### Records for this task
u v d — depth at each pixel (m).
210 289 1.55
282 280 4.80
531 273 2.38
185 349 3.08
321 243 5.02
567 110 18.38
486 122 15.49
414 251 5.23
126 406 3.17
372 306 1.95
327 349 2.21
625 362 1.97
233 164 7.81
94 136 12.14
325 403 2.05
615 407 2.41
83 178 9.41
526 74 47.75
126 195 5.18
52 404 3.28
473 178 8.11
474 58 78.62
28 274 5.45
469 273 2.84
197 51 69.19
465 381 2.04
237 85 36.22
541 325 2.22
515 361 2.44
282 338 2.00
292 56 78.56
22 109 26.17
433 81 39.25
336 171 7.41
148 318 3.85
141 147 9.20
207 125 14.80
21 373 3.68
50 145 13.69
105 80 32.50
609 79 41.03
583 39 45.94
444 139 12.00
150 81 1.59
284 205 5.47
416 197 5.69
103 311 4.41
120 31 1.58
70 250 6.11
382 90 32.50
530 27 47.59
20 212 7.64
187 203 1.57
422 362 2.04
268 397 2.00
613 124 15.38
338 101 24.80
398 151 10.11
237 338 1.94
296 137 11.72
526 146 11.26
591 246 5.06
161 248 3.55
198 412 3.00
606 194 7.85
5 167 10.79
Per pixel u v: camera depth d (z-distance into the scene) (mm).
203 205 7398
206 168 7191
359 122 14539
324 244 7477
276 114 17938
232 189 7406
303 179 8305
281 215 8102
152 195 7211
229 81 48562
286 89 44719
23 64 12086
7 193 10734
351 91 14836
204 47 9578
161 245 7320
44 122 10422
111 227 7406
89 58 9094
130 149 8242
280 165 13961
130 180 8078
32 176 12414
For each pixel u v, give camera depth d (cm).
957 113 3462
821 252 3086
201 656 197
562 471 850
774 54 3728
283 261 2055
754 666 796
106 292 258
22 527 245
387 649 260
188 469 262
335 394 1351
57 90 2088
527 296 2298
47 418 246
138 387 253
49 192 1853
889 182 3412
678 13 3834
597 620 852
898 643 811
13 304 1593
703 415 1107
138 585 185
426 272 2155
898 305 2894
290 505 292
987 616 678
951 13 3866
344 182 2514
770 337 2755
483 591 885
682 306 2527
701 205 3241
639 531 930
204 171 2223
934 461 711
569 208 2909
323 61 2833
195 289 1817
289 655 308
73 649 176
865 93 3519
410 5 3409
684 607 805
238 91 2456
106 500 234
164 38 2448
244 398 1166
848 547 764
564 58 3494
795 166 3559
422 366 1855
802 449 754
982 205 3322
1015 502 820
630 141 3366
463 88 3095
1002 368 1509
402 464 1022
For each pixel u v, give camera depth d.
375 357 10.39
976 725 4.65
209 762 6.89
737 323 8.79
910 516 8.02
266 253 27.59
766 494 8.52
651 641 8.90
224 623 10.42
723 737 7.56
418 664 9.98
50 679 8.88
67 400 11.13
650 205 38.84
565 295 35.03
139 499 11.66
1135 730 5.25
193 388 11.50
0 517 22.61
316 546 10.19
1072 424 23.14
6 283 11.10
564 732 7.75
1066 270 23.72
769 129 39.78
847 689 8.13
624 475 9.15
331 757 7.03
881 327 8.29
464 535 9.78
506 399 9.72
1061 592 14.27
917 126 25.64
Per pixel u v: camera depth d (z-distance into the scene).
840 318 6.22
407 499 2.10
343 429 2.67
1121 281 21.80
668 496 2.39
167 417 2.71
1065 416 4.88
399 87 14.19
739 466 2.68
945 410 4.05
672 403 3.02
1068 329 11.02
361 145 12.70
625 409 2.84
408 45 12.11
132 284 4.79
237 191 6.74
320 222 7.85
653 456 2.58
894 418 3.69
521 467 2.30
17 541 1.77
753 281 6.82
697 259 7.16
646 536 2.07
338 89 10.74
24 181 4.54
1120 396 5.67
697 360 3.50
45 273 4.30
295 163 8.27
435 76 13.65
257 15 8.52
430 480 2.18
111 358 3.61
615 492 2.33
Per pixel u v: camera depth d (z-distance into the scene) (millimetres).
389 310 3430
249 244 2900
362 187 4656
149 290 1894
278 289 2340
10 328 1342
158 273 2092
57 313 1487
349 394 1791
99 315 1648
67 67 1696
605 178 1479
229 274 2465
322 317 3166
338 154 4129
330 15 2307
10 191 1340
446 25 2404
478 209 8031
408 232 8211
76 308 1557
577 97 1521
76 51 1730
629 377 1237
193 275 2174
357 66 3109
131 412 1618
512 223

### Requirement
Write down the full listing again, exactly.

### Expected answer
u v d — depth at each pixel (m).
210 289 1.55
282 280 4.80
531 273 2.38
185 349 3.08
321 243 5.02
567 110 18.38
486 122 15.49
414 251 5.23
126 406 3.17
372 306 1.95
327 349 2.21
625 362 1.97
233 164 7.81
94 136 12.14
325 403 2.05
615 407 2.41
83 178 9.41
526 74 47.75
126 195 5.18
52 404 3.28
473 178 8.11
474 58 78.62
28 274 5.45
469 273 2.84
197 51 69.19
465 381 2.04
237 85 36.22
541 325 2.22
515 361 2.44
282 338 2.00
292 56 78.56
22 109 26.17
433 81 39.25
336 171 7.41
148 318 3.85
141 147 9.20
207 125 14.80
21 373 3.68
50 145 13.69
105 80 32.50
609 79 41.03
583 39 45.94
444 139 12.00
150 81 1.59
284 205 5.47
416 197 5.69
103 311 4.41
120 31 1.58
70 250 6.11
382 90 32.50
530 27 47.59
20 212 7.64
187 203 1.57
422 362 2.04
268 397 2.00
613 124 15.38
338 101 24.80
398 151 10.11
237 338 1.94
296 137 11.72
526 146 11.26
591 246 5.06
161 248 3.55
198 412 3.00
606 194 7.85
5 167 10.79
Per pixel u v: camera depth d (z-distance into the scene) (mm).
203 205 7398
206 168 7191
359 122 14539
324 244 7477
276 114 17938
232 189 7406
303 179 8305
281 215 8102
152 195 7211
229 81 48562
286 89 44719
23 64 12086
7 193 10734
351 91 14836
204 47 9578
161 245 7320
44 122 10422
111 227 7406
89 58 9094
130 149 8242
280 165 13961
130 180 8078
32 176 12414
For each pixel u v, give camera depth d (cm).
957 113 3462
821 252 3086
201 656 197
562 471 850
774 54 3728
283 261 2055
754 666 796
106 292 258
22 527 245
387 649 260
188 469 262
335 394 1351
57 90 2088
527 296 2298
47 418 246
138 387 253
49 192 1853
889 182 3412
678 13 3834
597 620 852
898 643 811
13 304 1593
703 415 1107
138 585 185
426 272 2155
898 305 2894
290 505 292
987 616 678
951 13 3866
344 182 2514
770 337 2755
483 591 885
682 306 2527
701 205 3241
639 531 930
204 171 2223
934 461 711
569 208 2909
323 61 2833
195 289 1817
289 655 308
73 649 176
865 93 3519
410 5 3409
684 607 805
238 91 2456
106 500 234
164 38 2448
244 398 1166
848 547 764
564 58 3494
795 166 3559
422 366 1855
802 449 754
982 205 3322
1015 502 820
630 141 3366
463 88 3095
1002 368 1509
402 464 1022
For each pixel u v, give camera depth d.
375 357 10.39
976 725 4.65
209 762 6.89
737 323 8.79
910 516 8.02
266 253 27.59
766 494 8.52
651 641 8.90
224 623 10.42
723 737 7.56
418 664 9.98
50 679 8.88
67 400 11.13
650 205 38.84
565 295 35.03
139 499 11.66
1135 730 5.25
193 388 11.50
0 517 22.61
316 546 10.19
1072 424 23.14
6 283 11.10
564 732 7.75
1066 270 23.72
769 129 39.78
847 689 8.13
624 475 9.15
331 757 7.03
881 327 8.29
464 535 9.78
506 399 9.72
1061 592 14.27
917 126 25.64
Per pixel u v: camera depth d (z-distance into the scene).
840 318 6.22
407 499 2.10
343 429 2.67
1121 281 21.80
668 496 2.39
167 417 2.71
1065 416 4.88
399 87 14.19
739 466 2.68
945 410 4.05
672 403 3.02
1068 329 11.02
361 145 12.70
625 409 2.84
408 45 12.11
132 284 4.79
237 191 6.74
320 222 7.85
653 456 2.58
894 418 3.69
521 467 2.30
17 541 1.77
753 281 6.82
697 259 7.16
646 536 2.07
338 89 10.74
24 181 4.54
1120 396 5.67
697 360 3.50
45 273 4.30
295 163 8.27
435 76 13.65
257 15 8.52
430 480 2.18
111 358 3.61
615 492 2.33
Per pixel u v: camera depth d (z-distance into the scene) (millimetres).
389 310 3430
249 244 2900
362 187 4656
149 290 1894
278 289 2340
10 328 1342
158 273 2092
57 313 1487
349 394 1791
99 315 1648
67 67 1696
605 178 1479
229 274 2465
322 317 3166
338 154 4129
330 15 2307
10 191 1340
446 25 2404
478 209 8031
408 232 8211
76 308 1557
577 97 1521
76 51 1730
629 377 1237
193 275 2174
357 66 3109
131 412 1618
512 223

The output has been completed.